One important contribution of GDPR is the overarching principle of data protection by design and default. Sadly, security and compliance are often an afterthought at best or perceived as an unnecessary box to check at worst. GDPR explicitly attempts to resolve this pattern by anchoring risk assessment, analysis, and management to the entire lifecycle of products and services to ensure data is protected and secure.

GDPR doesn’t mess around. Penalties for violations can be as high as 20 million euros or 4% of global revenue, whichever is greater. Given the practicality of the regulation, legal precedent can only be determined with ensuing years. Legal interpretation turns GDPR from a physical European liability to a conceptually global one. Ironically, global regulations like GDPR, as opposed to global organizations and standards, pose more liability threat considering more permutations of risk exist.

So why does such a burdensome compliance regime even stand?

GDPR is a direct result of frustration by the European Union (EU) with Google, and other companies like Google, that over the past ten years have had multi-billion dollar antitrust style lawsuits from the EU because European culture doesn’t tolerate private companies having so much insight and data on its citizens, and that Europeans don’t have any control. Generally speaking, the EU and its citizens believe government has a duty to protect and control this data.

When Google played hardball, the EU updated the Data Protection Directive, a 1995 regulation that more explicitly protects the rights of its citizens in today’s internet age. In no way is GDPR proactive; it is reactive regulation.

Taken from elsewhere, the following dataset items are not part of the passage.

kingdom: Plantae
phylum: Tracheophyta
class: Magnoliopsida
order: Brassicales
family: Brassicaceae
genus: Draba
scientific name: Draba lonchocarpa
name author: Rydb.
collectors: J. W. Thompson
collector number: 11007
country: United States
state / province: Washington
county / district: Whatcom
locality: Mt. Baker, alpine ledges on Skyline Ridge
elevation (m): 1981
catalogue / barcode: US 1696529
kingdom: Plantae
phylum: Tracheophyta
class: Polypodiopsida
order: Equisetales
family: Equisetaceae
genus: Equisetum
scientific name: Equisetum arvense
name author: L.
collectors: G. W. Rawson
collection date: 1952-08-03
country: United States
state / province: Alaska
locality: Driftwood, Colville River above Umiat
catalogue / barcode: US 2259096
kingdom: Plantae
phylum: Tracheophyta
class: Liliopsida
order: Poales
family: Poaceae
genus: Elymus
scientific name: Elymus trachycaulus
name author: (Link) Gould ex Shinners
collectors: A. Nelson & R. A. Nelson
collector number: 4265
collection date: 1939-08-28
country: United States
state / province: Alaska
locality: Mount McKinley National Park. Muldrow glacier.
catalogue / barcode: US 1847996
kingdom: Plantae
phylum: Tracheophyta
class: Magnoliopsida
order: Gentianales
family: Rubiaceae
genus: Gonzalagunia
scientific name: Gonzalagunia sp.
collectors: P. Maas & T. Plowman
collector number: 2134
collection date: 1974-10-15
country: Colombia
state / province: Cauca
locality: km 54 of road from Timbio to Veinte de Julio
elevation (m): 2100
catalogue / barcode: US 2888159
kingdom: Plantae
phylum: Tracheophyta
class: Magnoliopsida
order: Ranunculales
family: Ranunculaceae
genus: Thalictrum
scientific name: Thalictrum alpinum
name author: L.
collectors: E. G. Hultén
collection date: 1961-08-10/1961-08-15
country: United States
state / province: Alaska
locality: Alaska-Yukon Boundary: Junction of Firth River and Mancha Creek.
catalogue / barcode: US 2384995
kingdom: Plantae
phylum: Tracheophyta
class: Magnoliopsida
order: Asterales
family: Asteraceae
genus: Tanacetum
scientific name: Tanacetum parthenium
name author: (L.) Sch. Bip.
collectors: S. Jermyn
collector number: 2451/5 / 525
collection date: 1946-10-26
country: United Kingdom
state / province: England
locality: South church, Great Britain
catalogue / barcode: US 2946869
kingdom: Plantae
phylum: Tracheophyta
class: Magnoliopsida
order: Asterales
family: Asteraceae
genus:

With some irony, compliance and regulation have only helped cement the incumbents and the monopoly. It’s no wonder that technology titans like Mark Zuckerberg, Facebook’s founder and CEO, say Yes please, regulate me. Zuckerberg understands that if regulators say organizations can’t let data in or out of the house, the organizations that have all the data win.

Compliance can also be considered mushy since it can’t be viewed as black or white. Decisions about compliance are not necessarily binary, technical questions that can be clearly measured. The final stage of compliance is a matter of legal precedent, which for GDPR none yet exist.

With a fine that can reach four percent of global revenue, no organization wants to be the first to set that legal precedent. How will fines be enforced? How are bad actors identified? The risk of not complying is too great, so business organizations will comply.

Start with an international perspective

It’s a challenge to manage the variability of global compliance. A cloud-based business operating in a global economy is inherently required to deploy a global compliance management program.

The best strategy begins with the business understanding it will inherently serve a global market, and work backwards from there, identifying the appropriate regimes that matter.